At 7am, Dr Walton came in, and by this stage I’d been labouring for 9 hours. He inspected me and told me that basically the whole night had been ineffective labour.
“You’ve dilated 3cm. So, you can keep doing what you’ve been doing, and the baby will probably be here tomorrow morning (!!!!) but there’s a risk in that, we may have to caesar you if you get too exhausted. Or we can give you an epidural, you can have a sleep, and the baby will be here in a few hours” he said.
I opted for the epidural (which was bloody amazing! I didn’t even feel it go in!) and it took around 30 mins to work. I started to feel pretty sleepy and managed to fall asleep for 3 hours. My obstetrician woke me up, and said “You’re 10cms dilated girlie, it’s time for you to start doing some work”. And then he laughed and said “It’s called labour for a reason!”.
So I started to push. I could still feel each contraction which helped. My legs were in stirrups and each time I had a contraction, I would push against my obstetrician (right leg) and the midwife (left leg).
They placed a mirror ‘there’ (hectic, I know) so I could see Hakavai’s head. I could see his masses of black hair.

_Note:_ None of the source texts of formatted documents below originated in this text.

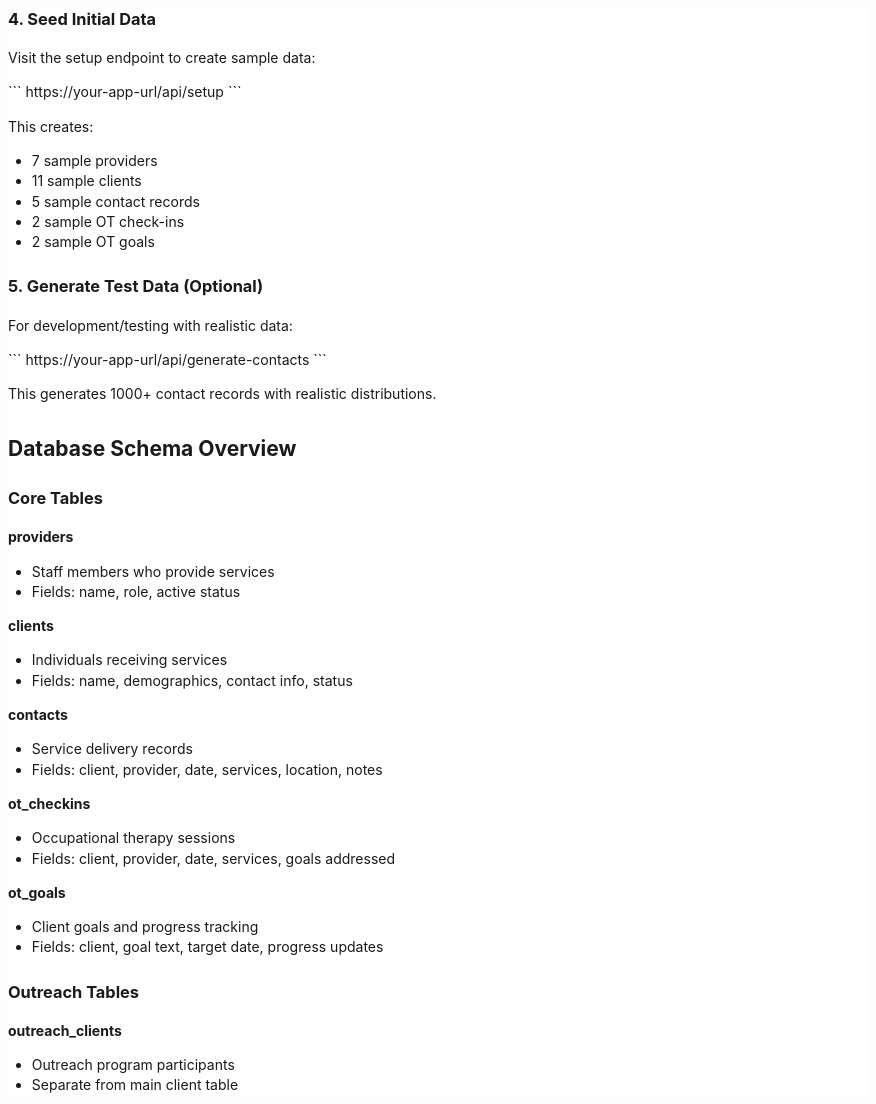### 4. Seed Initial Data

Visit the setup endpoint to create sample data:

\`\`\`
https://your-app-url/api/setup
\`\`\`

This creates:
- 7 sample providers
- 11 sample clients
- 5 sample contact records
- 2 sample OT check-ins
- 2 sample OT goals

### 5. Generate Test Data (Optional)

For development/testing with realistic data:

\`\`\`
https://your-app-url/api/generate-contacts
\`\`\`

This generates 1000+ contact records with realistic distributions.

## Database Schema Overview

### Core Tables

**providers**
- Staff members who provide services
- Fields: name, role, active status

**clients**
- Individuals receiving services
- Fields: name, demographics, contact info, status

**contacts**
- Service delivery records
- Fields: client, provider, date, services, location, notes

**ot_checkins**
- Occupational therapy sessions
- Fields: client, provider, date, services, goals addressed

**ot_goals**
- Client goals and progress tracking
- Fields: client, goal text, target date, progress updates

### Outreach Tables

**outreach_clients**
- Outreach program participants
- Separate from main client table

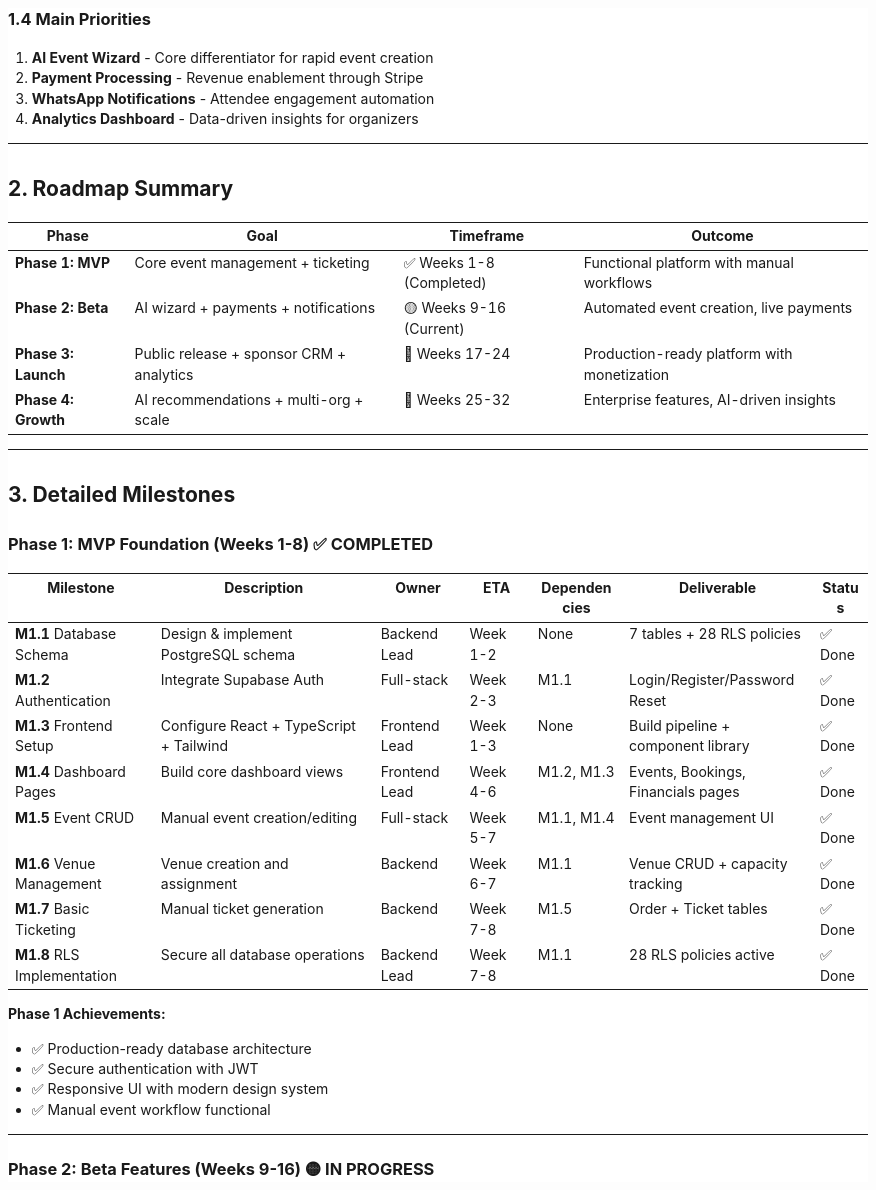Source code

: ### 1.4 Main Priorities

1. **AI Event Wizard** - Core differentiator for rapid event creation
2. **Payment Processing** - Revenue enablement through Stripe
3. **WhatsApp Notifications** - Attendee engagement automation
4. **Analytics Dashboard** - Data-driven insights for organizers

---

## 2. Roadmap Summary

| Phase | Goal | Timeframe | Outcome |
|-------|------|-----------|---------|
| **Phase 1: MVP** | Core event management + ticketing | ✅ Weeks 1-8 (Completed) | Functional platform with manual workflows |
| **Phase 2: Beta** | AI wizard + payments + notifications | 🟡 Weeks 9-16 (Current) | Automated event creation, live payments |
| **Phase 3: Launch** | Public release + sponsor CRM + analytics | 🔲 Weeks 17-24 | Production-ready platform with monetization |
| **Phase 4: Growth** | AI recommendations + multi-org + scale | 🔲 Weeks 25-32 | Enterprise features, AI-driven insights |

---

## 3. Detailed Milestones

### Phase 1: MVP Foundation (Weeks 1-8) ✅ COMPLETED

| Milestone | Description | Owner | ETA | Dependencies | Deliverable | Status |
|-----------|-------------|-------|-----|--------------|-------------|---------|
| **M1.1** Database Schema | Design & implement PostgreSQL schema | Backend Lead | Week 1-2 | None | 7 tables + 28 RLS policies | ✅ Done |
| **M1.2** Authentication | Integrate Supabase Auth | Full-stack | Week 2-3 | M1.1 | Login/Register/Password Reset | ✅ Done |
| **M1.3** Frontend Setup | Configure React + TypeScript + Tailwind | Frontend Lead | Week 1-3 | None | Build pipeline + component library | ✅ Done |
| **M1.4** Dashboard Pages | Build core dashboard views | Frontend Lead | Week 4-6 | M1.2, M1.3 | Events, Bookings, Financials pages | ✅ Done |
| **M1.5** Event CRUD | Manual event creation/editing | Full-stack | Week 5-7 | M1.1, M1.4 | Event management UI | ✅ Done |
| **M1.6** Venue Management | Venue creation and assignment | Backend | Week 6-7 | M1.1 | Venue CRUD + capacity tracking | ✅ Done |
| **M1.7** Basic Ticketing | Manual ticket generation | Backend | Week 7-8 | M1.5 | Order + Ticket tables | ✅ Done |
| **M1.8** RLS Implementation | Secure all database operations | Backend Lead | Week 7-8 | M1.1 | 28 RLS policies active | ✅ Done |

**Phase 1 Achievements:**
- ✅ Production-ready database architecture
- ✅ Secure authentication with JWT
- ✅ Responsive UI with modern design system
- ✅ Manual event workflow functional

---

### Phase 2: Beta Features (Weeks 9-16) 🟡 IN PROGRESS

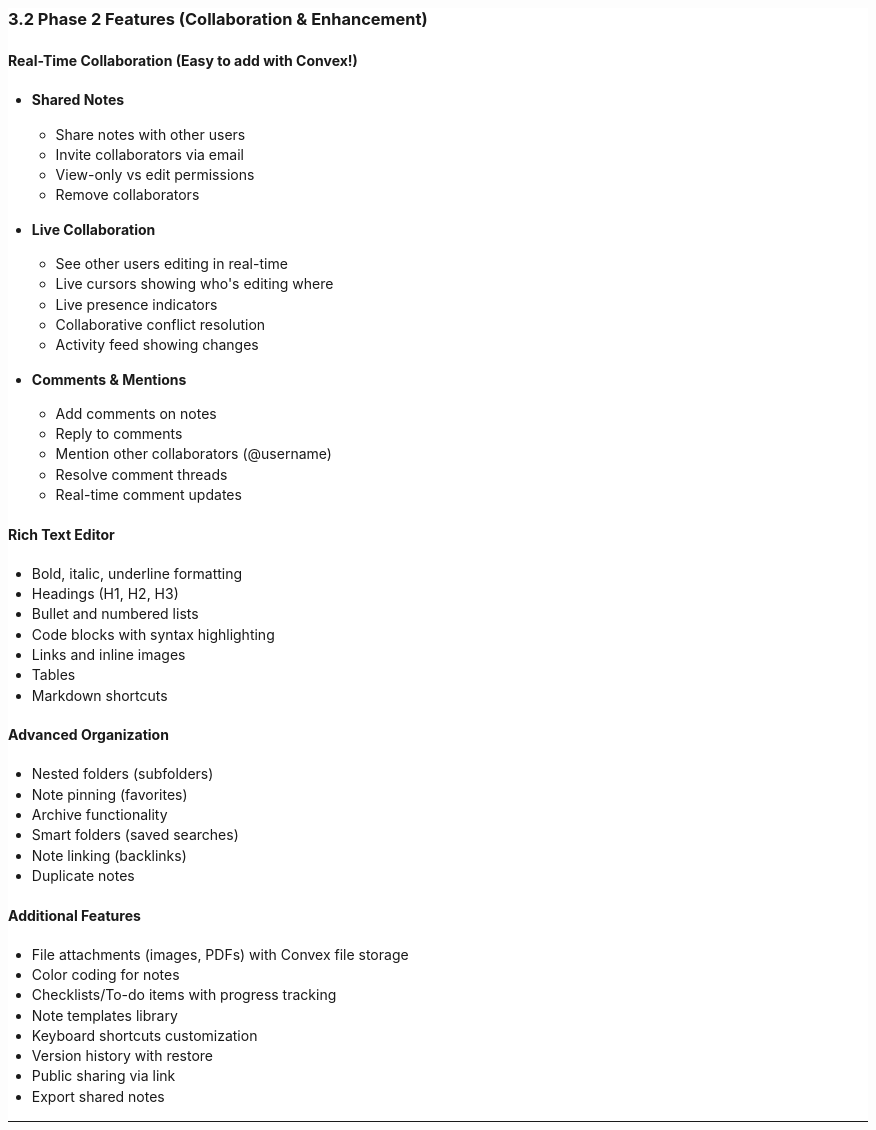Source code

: ### 3.2 Phase 2 Features (Collaboration & Enhancement)

#### Real-Time Collaboration (Easy to add with Convex!)
- **Shared Notes**
  - Share notes with other users
  - Invite collaborators via email
  - View-only vs edit permissions
  - Remove collaborators

- **Live Collaboration**
  - See other users editing in real-time
  - Live cursors showing who's editing where
  - Live presence indicators
  - Collaborative conflict resolution
  - Activity feed showing changes

- **Comments & Mentions**
  - Add comments on notes
  - Reply to comments
  - Mention other collaborators (@username)
  - Resolve comment threads
  - Real-time comment updates

#### Rich Text Editor
- Bold, italic, underline formatting
- Headings (H1, H2, H3)
- Bullet and numbered lists
- Code blocks with syntax highlighting
- Links and inline images
- Tables
- Markdown shortcuts

#### Advanced Organization
- Nested folders (subfolders)
- Note pinning (favorites)
- Archive functionality
- Smart folders (saved searches)
- Note linking (backlinks)
- Duplicate notes

#### Additional Features
- File attachments (images, PDFs) with Convex file storage
- Color coding for notes
- Checklists/To-do items with progress tracking
- Note templates library
- Keyboard shortcuts customization
- Version history with restore
- Public sharing via link
- Export shared notes

---
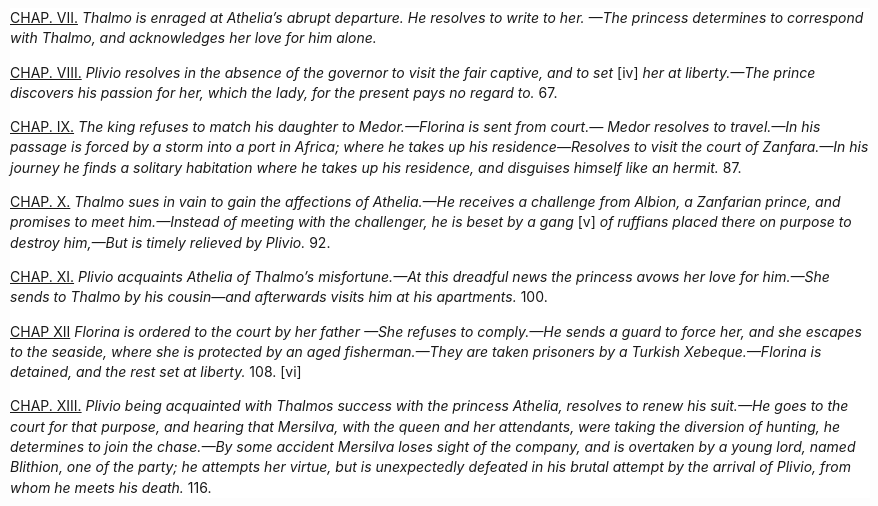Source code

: <a href="#chap-vii">CHAP. VII.</a>
*Thalmo is enraged at Athelia’s abrupt
departure. He resolves to write to her.
—The princess determines to correspond
with Thalmo, and acknowledges her love
for him alone.*

<a href="#chap-viii">CHAP. VIII.</a>
*Plivio resolves in the absence of the governor to visit the fair captive, and to set*
[iv]
*her at liberty.—The prince discovers his
passion for her, which the lady, for the
present pays no regard to.*
67.

<a href="#chap-ix">CHAP. IX.</a>
*The king refuses to match his daughter to
Medor.—Florina is sent from court.—
Medor resolves to travel.—In his passage
is forced by a storm into a port in Africa;
where he takes up his residence—Resolves
to visit the court of Zanfara.—In his
journey he finds a solitary habitation
where he takes up his residence, and disguises himself like an hermit.*
87.

<a href="#chap-x">CHAP. X.</a>
*Thalmo sues in vain to gain the affections of
Athelia.—He receives a challenge from
Albion, a Zanfarian prince, and promises to meet him.—Instead of meeting
with the challenger, he is beset by a gang*
[v]
*of ruffians placed there on purpose to destroy him,—But is timely relieved by Plivio.*
92.

<a href="#chap-xi">CHAP. XI.</a>
*Plivio acquaints Athelia of Thalmo’s misfortune.—At this dreadful news the princess avows her love for him.—She sends to
Thalmo by his cousin—and afterwards
visits him at his apartments.*
100.

<a href="#chap-xii">CHAP XII</a>
*Florina is ordered to the court by her father
—She refuses to comply.—He sends a guard
to force her, and she escapes to the seaside,
where she is protected by an aged fisherman.—They are taken prisoners by a Turkish Xebeque.—Florina is detained, and
the rest set at liberty.*
108.
[vi]

<a href="#chap-xiii">CHAP. XIII.</a>
*Plivio being acquainted with Thalmos success with the princess Athelia, resolves to
renew his suit.—He goes to the court for
that purpose, and hearing that Mersilva,
with the queen and her attendants, were
taking the diversion of hunting, he determines to join the chase.—By some accident
Mersilva loses sight of the company, and
is overtaken by a young lord, named Blithion, one of the party; he attempts her
virtue, but is unexpectedly defeated in his
brutal attempt by the arrival of Plivio,
from whom he meets his death.*
116.
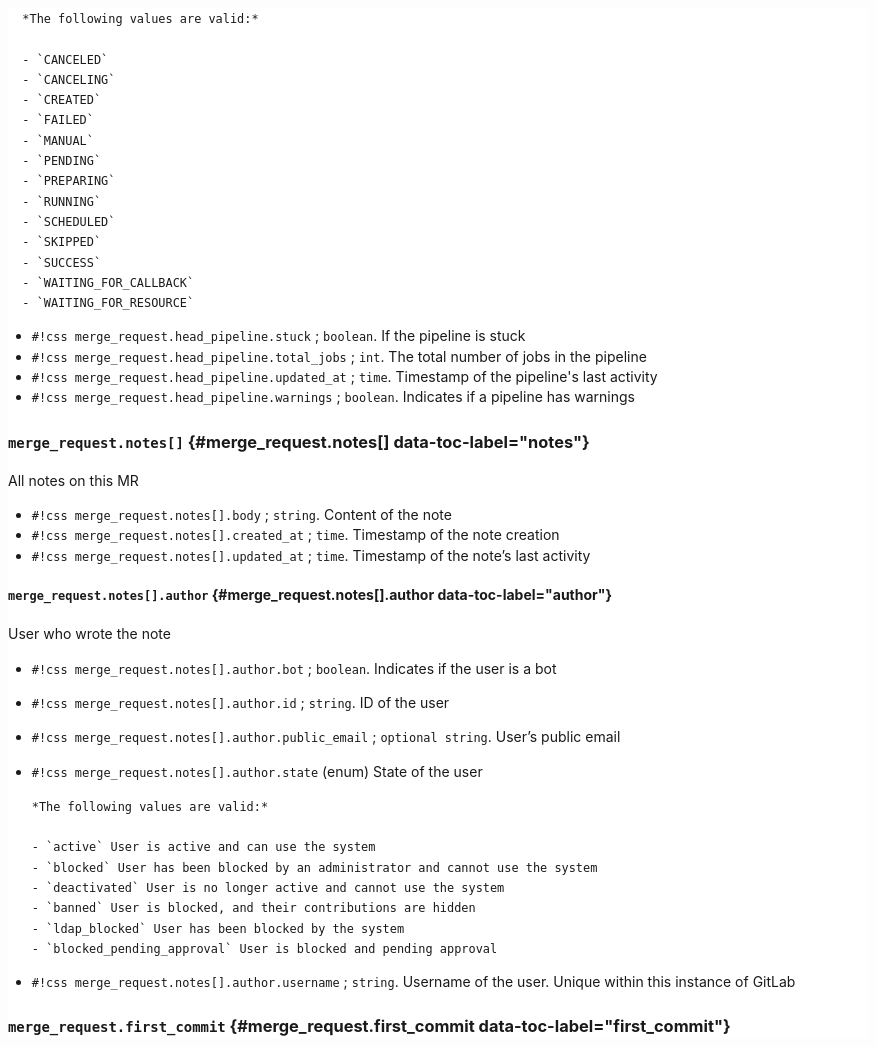       *The following values are valid:*

      - `CANCELED` 
      - `CANCELING` 
      - `CREATED` 
      - `FAILED` 
      - `MANUAL` 
      - `PENDING` 
      - `PREPARING` 
      - `RUNNING` 
      - `SCHEDULED` 
      - `SKIPPED` 
      - `SUCCESS` 
      - `WAITING_FOR_CALLBACK` 
      - `WAITING_FOR_RESOURCE` 

- `#!css merge_request.head_pipeline.stuck` ; `boolean`. If the pipeline is stuck
- `#!css merge_request.head_pipeline.total_jobs` ; `int`. The total number of jobs in the pipeline
- `#!css merge_request.head_pipeline.updated_at` ; `time`. Timestamp of the pipeline's last activity
- `#!css merge_request.head_pipeline.warnings` ; `boolean`. Indicates if a pipeline has warnings

### `merge_request.notes[]` {#merge_request.notes[] data-toc-label="notes"}

All notes on this MR

- `#!css merge_request.notes[].body` ; `string`. Content of the note
- `#!css merge_request.notes[].created_at` ; `time`. Timestamp of the note creation
- `#!css merge_request.notes[].updated_at` ; `time`. Timestamp of the note’s last activity

#### `merge_request.notes[].author` {#merge_request.notes[].author data-toc-label="author"}

User who wrote the note

- `#!css merge_request.notes[].author.bot` ; `boolean`. Indicates if the user is a bot
- `#!css merge_request.notes[].author.id` ; `string`. ID of the user
- `#!css merge_request.notes[].author.public_email` ; `optional string`. User’s public email
- `#!css merge_request.notes[].author.state` (enum) State of the user

      *The following values are valid:*

      - `active` User is active and can use the system
      - `blocked` User has been blocked by an administrator and cannot use the system
      - `deactivated` User is no longer active and cannot use the system
      - `banned` User is blocked, and their contributions are hidden
      - `ldap_blocked` User has been blocked by the system
      - `blocked_pending_approval` User is blocked and pending approval

- `#!css merge_request.notes[].author.username` ; `string`. Username of the user. Unique within this instance of GitLab

### `merge_request.first_commit` {#merge_request.first_commit data-toc-label="first_commit"}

After about 40 minutes my obstetrician said “Look, I’m going to have to cut you, because it looks like he’s not going to fit” …. again, thank god for the epidural!!
But, still no Hakavai.
My obstetrician said “We’re going to have to vacuum him out”.
So, they organised the vacuum. The first time it went on, it slipped off straight away, blood came spurting out and my obn looked flabbergasted.
The second time, Hakavai slid right out and the sound of his cry filled the room.
He was covered in blood, vernex and other unidentified bodily substances. His head was misshapen from the vacuum.
But… My son!
He was perfect to me.
They placed him on my chest and I started breastfeeding half an hour later.
My obn held up what looked to be a clear plastic bag and said “This is what your son was living in” (I later found out that it was the amniotic sac).
Michael cut the umbilical cord 10 minutes after the birth, by which time the tube had run clear.
My obstetrician gave me a big wet kiss on the cheek and said “Congratulations!!!”.
Then everyone left.
And it was just me and you.
Mother and son.
I love you Hakavai.
So, there you have it, the story of how my son arrived in the world.